Mr. Clinton also announced a $200,000 grant to start a National Center for Bioethics in Research and Health Care at Tuskegee.
Dr. Payton’s tenure as Tuskegee’s fifth president, from 1981 to 2010, capped a lifelong religious commitment to racial justice. It began in the mid-1960s, when he was the director of the Office of Church and Race of the Protestant Council of the City of New York (now the Council of Churches of the City of New York) and then executive director of the National Council of Churches’ Commission on Religion and Race.
He helped organize the 1963 March on Washington for civil rights and economic justice. In 1965, he criticized a confidential federal report by Daniel Patrick Moynihan, then an assistant secretary of labor and later a United States senator from New York, which said that instability in black families needed to be addressed if poverty among African-Americans was to be mitigated.
Dr. Payton and other critics argued that focusing on unwed mothers and their children debased blacks and blamed victims. Rather, they said, the government’s agenda should be integration, education and jobs.
Two years later, Dr. Payton urged Congress not to upend the will of Harlem voters by expelling their elected representative, the Rev. Adam Clayton Powell Jr., over corruption allegations. Powell, he said, was “the one great symbol of power that Negroes have developed so painfully over the years.” Congress did expel Powell, but he was elected again.
Dr. Payton served for five years, until 1972, as president of Benedict College in Columbia, S.C., a Baptist-affiliated black institution. Returning to New York, he became program officer for higher education and research at the Ford Foundation, a position he held for nearly a decade until his appointment at Tuskegee.
When Dr. Payton retired to Florida in 2010, leaving Tuskegee as president emeritus, Gov. Bob Riley of Alabama said he had “fostered innovation and academic excellence, playing a key role in Tuskegee University becoming the outstanding institution of higher learning that it is today.”
Benjamin Franklin Payton was born on Dec. 27, 1932, in Orangeburg, S.C., the second of nine children of the Rev. Leroy Ralph Payton, an impoverished minister, farmer and teacher, and the former Sarah Mack.
Despite their meager circumstances, the family had a passion for education; all of Dr. Payton’s siblings earned college degrees. Dr. Payton received four: a bachelor’s degree in sociology from South Carolina State University in 1955, a bachelor of divinity in philosophical theology from Harvard, a master’s in philosophy from Columbia University and a doctorate in ethics from Yale.
His wife, the former Thelma Plane, died in 2013. He is survived by their children, Mark and Deborah; four grandchildren; three brothers, Cecil Warren Payton, William Mack Payton and Bernard Simpson Payton; and three sisters, Mary Edith Padgett, Annette Dolores Thorpe and Gail Priscilla Floyd.
When Dr.
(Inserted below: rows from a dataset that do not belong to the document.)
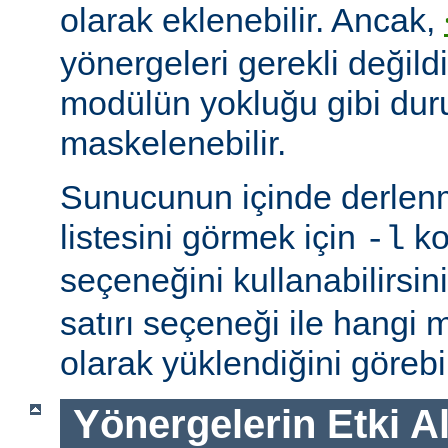
olarak eklenebilir. Ancak,
yönergeleri gerekli değildi
modülün yokluğu gibi du
maskelenebilir.
Sunucunun içinde derlenm
listesini görmek için
ko
-l
seçeneğini kullanabilirsin
satırı seçeneği ile hangi
olarak yüklendiğini görebil
Yönergelerin Etki A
Payton became president of Tuskegee, he affirmed the enduring value of historically black institutions, many of whose first students were former slaves or the sons of freed slaves.
“You end black colleges, and youngsters will end up as serious social misfits,” he told The New York Times in 1981. “It will cost far more to keep them in prison than to develop their competencies. If the American people understood better what we are talking about, they would see that it is less costly, more humane and contributes more to the welfare of society to educate people than to neglect them.”
Even as integrated colleges became more accessible, he said, “these students no longer want the kind of environment that places the burden of proof on them to demonstrate that they’re not there to meet someone’s affirmative action quota.”
In 1990, he reported progress: “We are beginning to see a collection of institutions, both black and white, that are helping black students understand again that the single most important route out of poverty is education,” he said.
By the time he had retired, Dr. Payton had been president of Tuskegee longer than every one of his predecessors except Booker T. Washington himself. “There was just so much to do,” he told The Montgomery Advertiser, “that I forgot about the time.”